Seinerzeit, vor fünfzehn Jahren, hatte er eine Galeere kommandiert, die „Tortuga“, und auf jenem Schiff hatten einige Männer eines gewissen Philip Hasard Killigrew als Sklaven schuften müssen. Ein gewisser Dan O’Flynn, der mit zu dieser Bande von Hundesöhnen gehört hatte, hatte ihn, de Faleiro, damals niedergeschossen, als er den Befehl erhalten hatte, einen gewissen Ferris Tucker auszupeitschen.
Nach dem Schuß war Dan O’Flynn über Bord gesprungen, und jener Philip Hasard Killigrew und ein Mann namens Ben Brighton, die ihre Crew von der „Tortuga“ befreien wollten, hatten ihn aus dem Wasser gefischt. Schließlich war ihr Vorhaben gelungen – sie hatten ihre Männer befreit.

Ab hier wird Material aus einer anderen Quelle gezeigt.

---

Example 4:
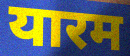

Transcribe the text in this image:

यारम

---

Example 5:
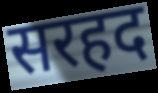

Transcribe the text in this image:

Und de Faleiro? Nun, der war damals von der Schußverletzung genesen, doch die spanische Marinebehörde hatte ihn im April 1577 zum Sündenbock gestempelt, weil es zwei lumpigen Engländern gelungen war, die „Tortuga“ zu entern, mit ihr dann die Silber-Galeone „San Mateo“ zu kapern und auf dieser nach England zu verschwinden.
Damit war de Faleiros Laufbahn als Seeoffizier so ziemlich am Ende gewesen – Grund genug für diesen ehrgeizigen Mann, die Engländer aus tiefster Seele zu hassen und zu verdammen. Er hatte es nie zum Kommandanten einer großen Kriegs-Galeone gebracht, sondern war ins Mittelmeer abgeschoben worden und Galeeren-Capitan geblieben.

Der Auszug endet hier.